Count the lines below that contain the string "synchronization", where a match must have the same case. Reply with the number only.

*** Opening Listed entries ***

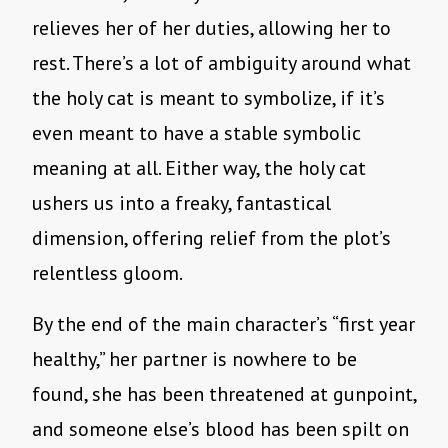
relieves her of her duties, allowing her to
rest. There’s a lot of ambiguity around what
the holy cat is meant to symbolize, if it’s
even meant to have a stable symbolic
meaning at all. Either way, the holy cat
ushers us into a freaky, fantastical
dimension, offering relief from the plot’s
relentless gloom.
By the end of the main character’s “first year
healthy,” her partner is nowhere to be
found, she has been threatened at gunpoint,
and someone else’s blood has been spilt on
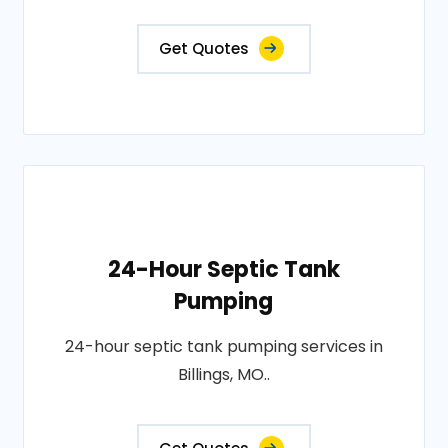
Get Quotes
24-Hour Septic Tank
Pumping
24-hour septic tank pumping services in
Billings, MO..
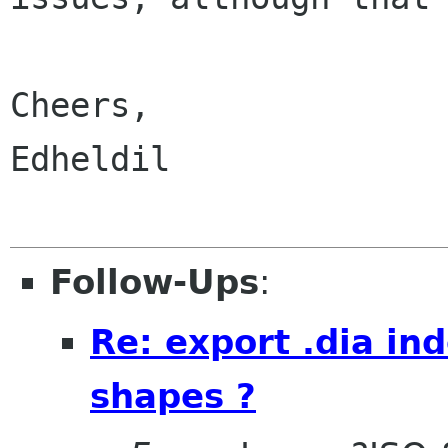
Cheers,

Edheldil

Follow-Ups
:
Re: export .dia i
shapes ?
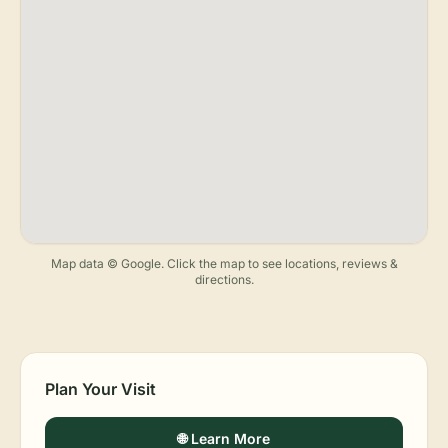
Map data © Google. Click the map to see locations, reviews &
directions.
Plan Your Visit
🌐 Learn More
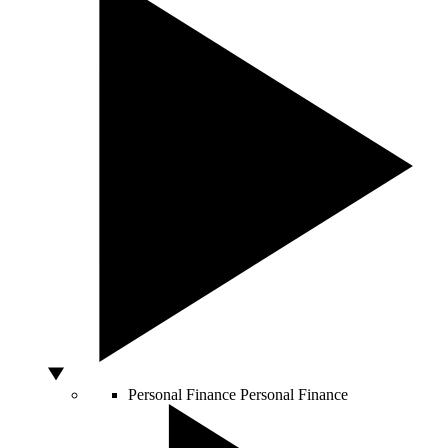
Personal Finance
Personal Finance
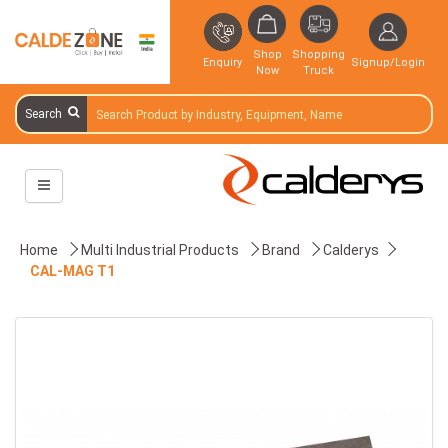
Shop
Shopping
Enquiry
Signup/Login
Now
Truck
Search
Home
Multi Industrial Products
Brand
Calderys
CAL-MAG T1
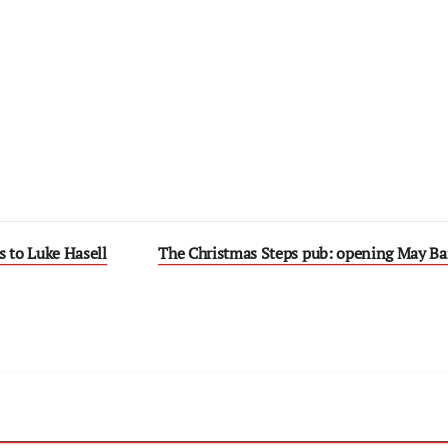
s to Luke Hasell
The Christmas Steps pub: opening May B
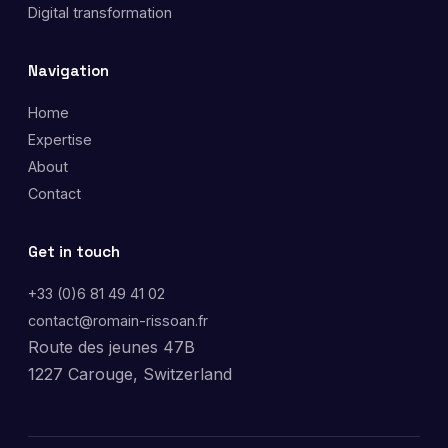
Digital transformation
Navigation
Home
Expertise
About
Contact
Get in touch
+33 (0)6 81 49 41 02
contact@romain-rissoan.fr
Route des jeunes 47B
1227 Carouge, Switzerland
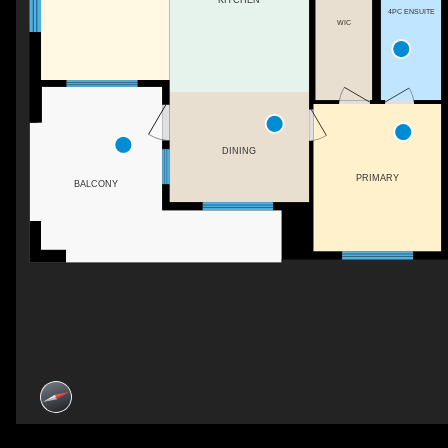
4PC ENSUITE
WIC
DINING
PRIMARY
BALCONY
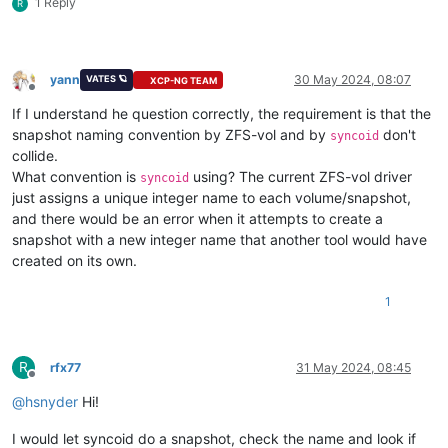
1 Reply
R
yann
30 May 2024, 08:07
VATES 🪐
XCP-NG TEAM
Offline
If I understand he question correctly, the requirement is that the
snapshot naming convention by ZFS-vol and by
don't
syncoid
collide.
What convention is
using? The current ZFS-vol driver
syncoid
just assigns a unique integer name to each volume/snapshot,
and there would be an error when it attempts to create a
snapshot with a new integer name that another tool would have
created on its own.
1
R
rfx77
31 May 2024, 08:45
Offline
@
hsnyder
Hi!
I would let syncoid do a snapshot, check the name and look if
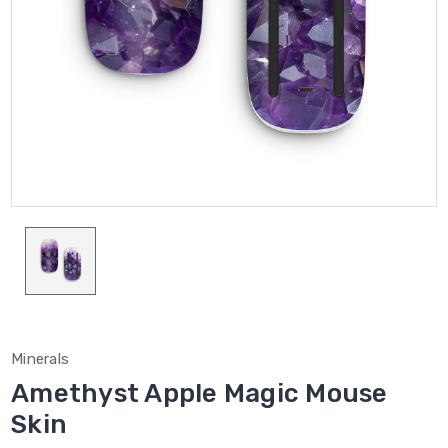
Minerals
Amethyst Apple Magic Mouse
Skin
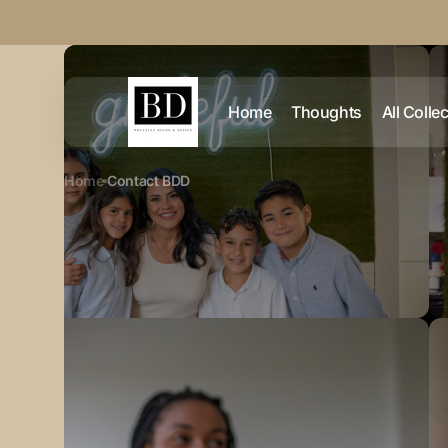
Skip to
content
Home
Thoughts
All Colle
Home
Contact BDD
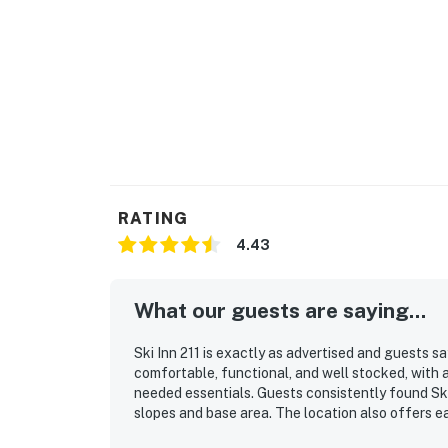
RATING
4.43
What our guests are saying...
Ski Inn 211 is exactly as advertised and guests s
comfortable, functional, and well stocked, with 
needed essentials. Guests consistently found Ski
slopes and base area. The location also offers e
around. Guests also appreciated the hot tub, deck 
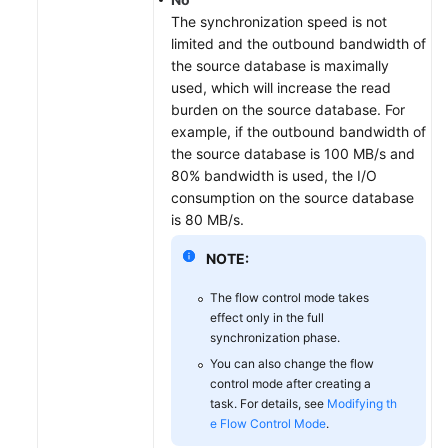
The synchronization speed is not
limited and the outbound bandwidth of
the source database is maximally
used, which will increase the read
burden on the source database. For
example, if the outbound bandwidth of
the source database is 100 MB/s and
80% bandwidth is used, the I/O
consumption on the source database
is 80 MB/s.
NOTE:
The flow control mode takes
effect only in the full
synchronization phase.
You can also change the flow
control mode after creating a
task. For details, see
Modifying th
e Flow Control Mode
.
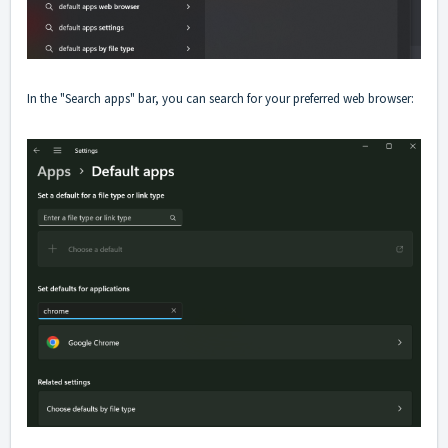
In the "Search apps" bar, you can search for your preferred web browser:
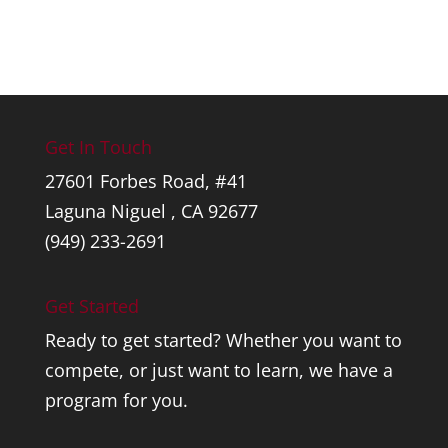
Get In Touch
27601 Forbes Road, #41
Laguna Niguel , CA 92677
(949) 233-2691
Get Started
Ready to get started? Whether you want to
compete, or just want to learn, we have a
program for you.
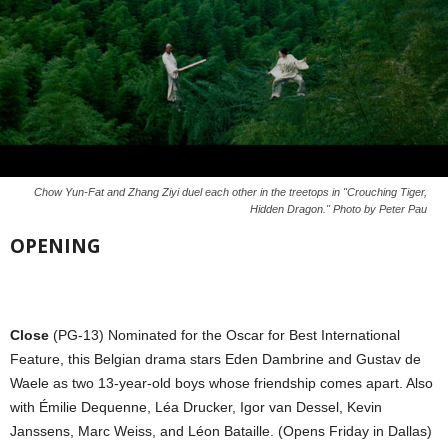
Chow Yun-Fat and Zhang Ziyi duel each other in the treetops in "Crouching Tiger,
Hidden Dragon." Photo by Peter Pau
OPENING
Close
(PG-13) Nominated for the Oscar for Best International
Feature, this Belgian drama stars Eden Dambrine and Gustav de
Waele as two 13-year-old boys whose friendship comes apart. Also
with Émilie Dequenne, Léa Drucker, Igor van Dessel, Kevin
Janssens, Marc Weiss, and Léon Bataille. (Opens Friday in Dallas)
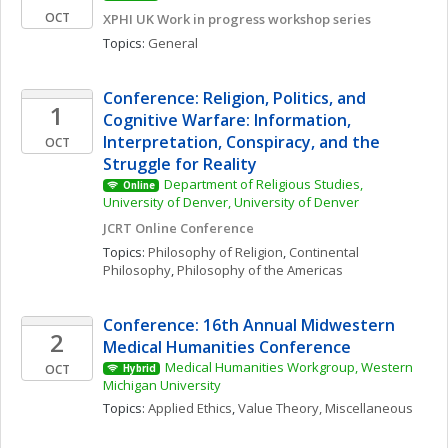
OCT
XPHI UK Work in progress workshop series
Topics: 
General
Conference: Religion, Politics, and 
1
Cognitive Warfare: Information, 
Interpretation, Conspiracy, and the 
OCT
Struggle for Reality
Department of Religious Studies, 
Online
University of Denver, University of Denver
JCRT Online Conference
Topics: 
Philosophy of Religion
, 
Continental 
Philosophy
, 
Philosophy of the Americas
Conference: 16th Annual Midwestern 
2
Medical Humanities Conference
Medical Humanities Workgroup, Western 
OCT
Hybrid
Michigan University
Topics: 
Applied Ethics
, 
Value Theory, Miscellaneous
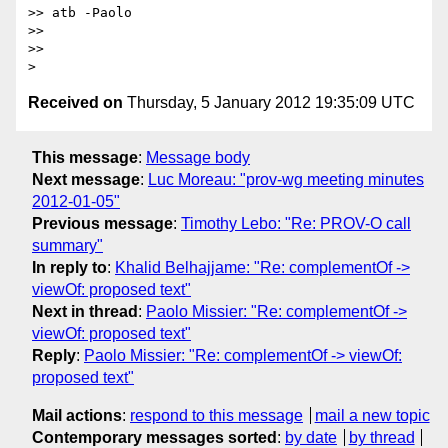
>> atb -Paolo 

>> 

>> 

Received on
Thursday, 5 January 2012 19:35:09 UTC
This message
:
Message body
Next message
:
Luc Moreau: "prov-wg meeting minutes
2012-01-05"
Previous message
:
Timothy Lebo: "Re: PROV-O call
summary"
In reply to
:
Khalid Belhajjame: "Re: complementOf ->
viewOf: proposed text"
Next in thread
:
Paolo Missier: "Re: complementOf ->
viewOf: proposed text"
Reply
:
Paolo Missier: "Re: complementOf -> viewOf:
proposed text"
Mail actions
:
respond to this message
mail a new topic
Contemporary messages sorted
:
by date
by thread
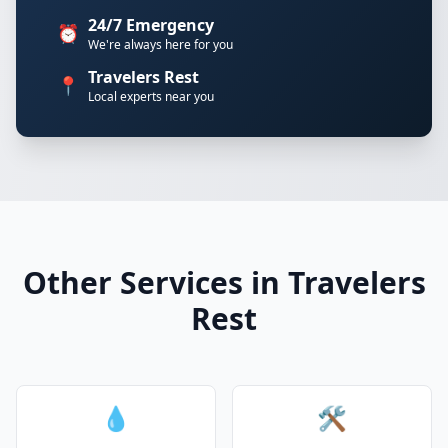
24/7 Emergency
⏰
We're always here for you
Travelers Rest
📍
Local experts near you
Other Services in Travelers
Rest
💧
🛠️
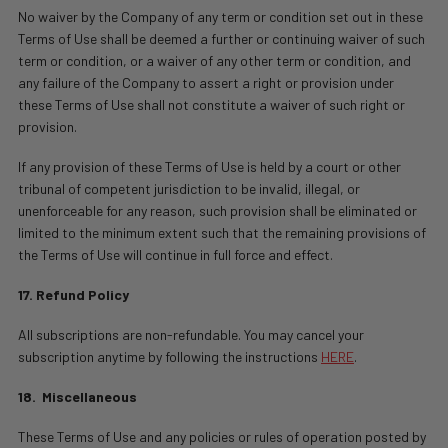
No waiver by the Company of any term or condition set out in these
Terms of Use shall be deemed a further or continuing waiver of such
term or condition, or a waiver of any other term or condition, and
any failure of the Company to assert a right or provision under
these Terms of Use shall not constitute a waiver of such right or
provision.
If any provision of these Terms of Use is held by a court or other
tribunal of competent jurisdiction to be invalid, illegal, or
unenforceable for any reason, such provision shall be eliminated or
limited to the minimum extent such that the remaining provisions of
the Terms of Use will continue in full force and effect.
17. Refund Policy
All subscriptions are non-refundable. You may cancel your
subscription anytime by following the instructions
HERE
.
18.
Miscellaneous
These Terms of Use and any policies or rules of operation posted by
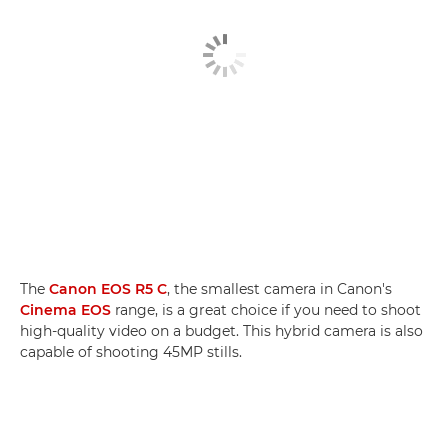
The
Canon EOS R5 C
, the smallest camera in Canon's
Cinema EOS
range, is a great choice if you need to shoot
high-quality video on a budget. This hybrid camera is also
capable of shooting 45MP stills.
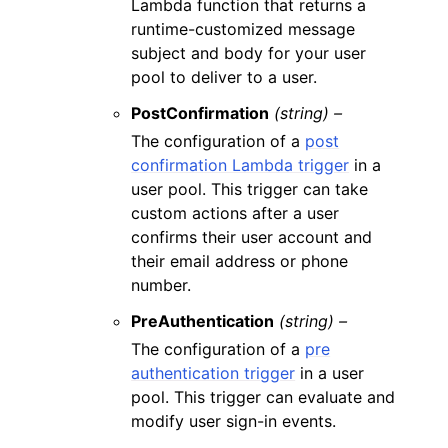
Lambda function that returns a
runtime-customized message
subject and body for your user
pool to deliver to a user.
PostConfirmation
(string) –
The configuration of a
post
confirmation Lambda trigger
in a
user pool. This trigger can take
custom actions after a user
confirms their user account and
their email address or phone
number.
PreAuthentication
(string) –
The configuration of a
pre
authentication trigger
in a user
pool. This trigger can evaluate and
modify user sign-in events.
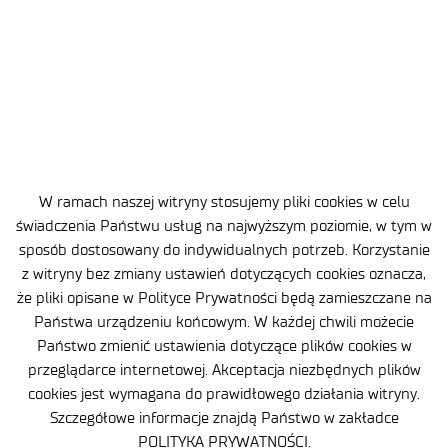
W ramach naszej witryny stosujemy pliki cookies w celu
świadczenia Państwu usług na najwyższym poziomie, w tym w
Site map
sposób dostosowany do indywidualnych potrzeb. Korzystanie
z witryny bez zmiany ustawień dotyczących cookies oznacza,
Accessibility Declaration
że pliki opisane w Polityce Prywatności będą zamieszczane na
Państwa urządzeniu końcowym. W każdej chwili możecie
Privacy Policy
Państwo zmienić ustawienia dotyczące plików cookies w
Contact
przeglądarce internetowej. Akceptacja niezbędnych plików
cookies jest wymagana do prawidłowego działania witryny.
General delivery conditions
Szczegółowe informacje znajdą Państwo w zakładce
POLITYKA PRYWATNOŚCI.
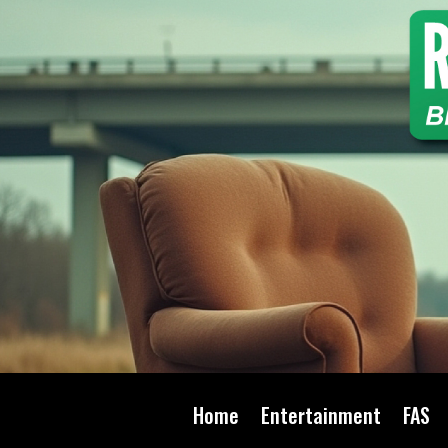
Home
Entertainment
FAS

*** Closing Listed entries ***

■ **Exercise solution**: 2